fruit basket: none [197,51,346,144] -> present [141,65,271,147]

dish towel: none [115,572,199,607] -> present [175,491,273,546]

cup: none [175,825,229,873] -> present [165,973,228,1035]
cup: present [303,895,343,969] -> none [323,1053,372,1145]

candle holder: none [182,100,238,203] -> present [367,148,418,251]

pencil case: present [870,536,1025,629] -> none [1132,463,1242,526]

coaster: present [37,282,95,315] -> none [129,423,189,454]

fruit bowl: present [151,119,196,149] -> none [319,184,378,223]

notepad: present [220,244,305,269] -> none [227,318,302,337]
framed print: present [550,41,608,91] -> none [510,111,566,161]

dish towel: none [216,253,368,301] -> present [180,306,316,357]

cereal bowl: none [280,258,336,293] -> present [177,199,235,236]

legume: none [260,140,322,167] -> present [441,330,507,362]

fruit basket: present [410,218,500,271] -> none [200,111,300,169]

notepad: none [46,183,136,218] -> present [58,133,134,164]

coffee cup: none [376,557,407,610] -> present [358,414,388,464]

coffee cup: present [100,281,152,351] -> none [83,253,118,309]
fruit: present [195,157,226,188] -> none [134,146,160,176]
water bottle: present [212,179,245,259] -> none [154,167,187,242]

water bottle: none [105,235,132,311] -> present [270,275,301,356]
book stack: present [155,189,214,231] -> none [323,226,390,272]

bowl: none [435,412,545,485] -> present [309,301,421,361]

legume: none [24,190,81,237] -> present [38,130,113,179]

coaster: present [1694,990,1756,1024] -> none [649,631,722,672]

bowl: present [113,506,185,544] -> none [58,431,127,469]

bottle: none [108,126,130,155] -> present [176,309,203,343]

═══

● PROBLEM: Show each line of the material where the word "coffee" occurs.

● OUTPUT FOR THIS TASK:
coffee cup: none [376,557,407,610] -> present [358,414,388,464]
coffee cup: present [100,281,152,351] -> none [83,253,118,309]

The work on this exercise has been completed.